• **AIM OF THE EXERCISE**: A full and exact copy of the listing that follows is needed.

START INPUT RECORDS

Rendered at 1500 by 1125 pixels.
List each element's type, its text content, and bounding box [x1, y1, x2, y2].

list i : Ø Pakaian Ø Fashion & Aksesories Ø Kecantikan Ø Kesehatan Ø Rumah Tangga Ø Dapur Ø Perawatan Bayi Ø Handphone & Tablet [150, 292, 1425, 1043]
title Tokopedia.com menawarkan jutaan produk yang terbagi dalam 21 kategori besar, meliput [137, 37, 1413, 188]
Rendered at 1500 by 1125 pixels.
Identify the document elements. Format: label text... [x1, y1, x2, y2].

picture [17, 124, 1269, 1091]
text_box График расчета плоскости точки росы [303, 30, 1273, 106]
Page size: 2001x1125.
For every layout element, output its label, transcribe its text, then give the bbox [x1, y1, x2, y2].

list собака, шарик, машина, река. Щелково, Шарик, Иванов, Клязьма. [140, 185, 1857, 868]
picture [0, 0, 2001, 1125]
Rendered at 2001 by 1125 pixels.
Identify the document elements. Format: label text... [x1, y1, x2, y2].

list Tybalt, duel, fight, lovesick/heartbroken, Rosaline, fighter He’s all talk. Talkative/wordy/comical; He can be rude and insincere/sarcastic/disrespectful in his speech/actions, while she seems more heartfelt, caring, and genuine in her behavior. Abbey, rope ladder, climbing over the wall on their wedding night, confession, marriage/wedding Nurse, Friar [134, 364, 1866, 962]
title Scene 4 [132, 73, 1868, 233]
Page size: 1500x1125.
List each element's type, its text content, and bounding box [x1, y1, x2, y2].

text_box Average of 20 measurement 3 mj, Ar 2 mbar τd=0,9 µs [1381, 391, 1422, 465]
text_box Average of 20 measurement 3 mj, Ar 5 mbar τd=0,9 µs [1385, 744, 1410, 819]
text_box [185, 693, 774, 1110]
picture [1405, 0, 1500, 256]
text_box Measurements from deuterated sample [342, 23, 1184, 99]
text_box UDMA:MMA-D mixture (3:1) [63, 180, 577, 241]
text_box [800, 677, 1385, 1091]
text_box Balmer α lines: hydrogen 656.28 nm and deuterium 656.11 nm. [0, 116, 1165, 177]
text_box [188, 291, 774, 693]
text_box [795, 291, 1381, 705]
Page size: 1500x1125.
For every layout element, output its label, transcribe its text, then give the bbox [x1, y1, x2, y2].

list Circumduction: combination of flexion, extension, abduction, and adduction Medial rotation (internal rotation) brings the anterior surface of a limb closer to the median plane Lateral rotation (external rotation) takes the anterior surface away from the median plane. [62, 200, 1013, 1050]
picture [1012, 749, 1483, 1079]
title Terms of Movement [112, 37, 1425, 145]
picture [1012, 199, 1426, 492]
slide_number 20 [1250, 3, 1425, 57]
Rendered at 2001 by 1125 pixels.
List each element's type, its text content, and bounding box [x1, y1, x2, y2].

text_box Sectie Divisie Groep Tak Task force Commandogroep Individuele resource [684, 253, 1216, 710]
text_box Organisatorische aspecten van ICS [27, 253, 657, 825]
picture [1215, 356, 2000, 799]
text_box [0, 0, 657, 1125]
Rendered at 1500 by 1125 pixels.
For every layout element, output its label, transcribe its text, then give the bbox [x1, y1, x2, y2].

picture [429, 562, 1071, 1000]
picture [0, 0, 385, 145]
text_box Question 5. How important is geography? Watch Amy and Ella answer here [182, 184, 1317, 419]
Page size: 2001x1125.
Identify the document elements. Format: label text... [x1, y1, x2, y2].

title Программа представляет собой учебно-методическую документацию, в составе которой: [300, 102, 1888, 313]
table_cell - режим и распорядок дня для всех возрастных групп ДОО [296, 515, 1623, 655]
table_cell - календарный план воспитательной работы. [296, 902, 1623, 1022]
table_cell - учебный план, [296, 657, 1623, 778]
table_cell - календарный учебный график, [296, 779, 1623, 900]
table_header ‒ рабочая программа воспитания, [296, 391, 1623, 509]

END INPUT RECORDS

• **RESULT OF THE EXERCISE**:
Rendered at 1500 by 1125 pixels.
List each element's type, its text content, and bounding box [x1, y1, x2, y2].

list i : Ø Pakaian Ø Fashion & Aksesories Ø Kecantikan Ø Kesehatan Ø Rumah Tangga Ø Dapur Ø Perawatan Bayi Ø Handphone & Tablet [150, 292, 1425, 1043]
title Tokopedia.com menawarkan jutaan produk yang terbagi dalam 21 kategori besar, meliput [137, 37, 1413, 188]
Rendered at 1500 by 1125 pixels.
Identify the document elements. Format: label text... [x1, y1, x2, y2].

picture [17, 124, 1269, 1091]
text_box График расчета плоскости точки росы [303, 30, 1273, 106]
Page size: 2001x1125.
For every layout element, output its label, transcribe its text, then give the bbox [x1, y1, x2, y2].

list собака, шарик, машина, река. Щелково, Шарик, Иванов, Клязьма. [140, 185, 1857, 868]
picture [0, 0, 2001, 1125]
Rendered at 2001 by 1125 pixels.
Identify the document elements. Format: label text... [x1, y1, x2, y2].

list Tybalt, duel, fight, lovesick/heartbroken, Rosaline, fighter He’s all talk. Talkative/wordy/comical; He can be rude and insincere/sarcastic/disrespectful in his speech/actions, while she seems more heartfelt, caring, and genuine in her behavior. Abbey, rope ladder, climbing over the wall on their wedding night, confession, marriage/wedding Nurse, Friar [134, 364, 1866, 962]
title Scene 4 [132, 73, 1868, 233]
Page size: 1500x1125.
List each element's type, its text content, and bounding box [x1, y1, x2, y2].

text_box Average of 20 measurement 3 mj, Ar 2 mbar τd=0,9 µs [1381, 391, 1422, 465]
text_box Average of 20 measurement 3 mj, Ar 5 mbar τd=0,9 µs [1385, 744, 1410, 819]
text_box [185, 693, 774, 1110]
picture [1405, 0, 1500, 256]
text_box Measurements from deuterated sample [342, 23, 1184, 99]
text_box UDMA:MMA-D mixture (3:1) [63, 180, 577, 241]
text_box [800, 677, 1385, 1091]
text_box Balmer α lines: hydrogen 656.28 nm and deuterium 656.11 nm. [0, 116, 1165, 177]
text_box [188, 291, 774, 693]
text_box [795, 291, 1381, 705]
Page size: 1500x1125.
For every layout element, output its label, transcribe its text, then give the bbox [x1, y1, x2, y2].

list Circumduction: combination of flexion, extension, abduction, and adduction Medial rotation (internal rotation) brings the anterior surface of a limb closer to the median plane Lateral rotation (external rotation) takes the anterior surface away from the median plane. [62, 200, 1013, 1050]
picture [1012, 749, 1483, 1079]
title Terms of Movement [112, 37, 1425, 145]
picture [1012, 199, 1426, 492]
slide_number 20 [1250, 3, 1425, 57]
Rendered at 2001 by 1125 pixels.
List each element's type, its text content, and bounding box [x1, y1, x2, y2].

text_box Sectie Divisie Groep Tak Task force Commandogroep Individuele resource [684, 253, 1216, 710]
text_box Organisatorische aspecten van ICS [27, 253, 657, 825]
picture [1215, 356, 2000, 799]
text_box [0, 0, 657, 1125]
Rendered at 1500 by 1125 pixels.
For every layout element, output its label, transcribe its text, then give the bbox [x1, y1, x2, y2].

picture [429, 562, 1071, 1000]
picture [0, 0, 385, 145]
text_box Question 5. How important is geography? Watch Amy and Ella answer here [182, 184, 1317, 419]
Page size: 2001x1125.
Identify the document elements. Format: label text... [x1, y1, x2, y2].

title Программа представляет собой учебно-методическую документацию, в составе которой: [300, 102, 1888, 313]
table_cell - режим и распорядок дня для всех возрастных групп ДОО [296, 515, 1623, 655]
table_cell - календарный план воспитательной работы. [296, 902, 1623, 1022]
table_cell - учебный план, [296, 657, 1623, 778]
table_cell - календарный учебный график, [296, 779, 1623, 900]
table_header ‒ рабочая программа воспитания, [296, 391, 1623, 509]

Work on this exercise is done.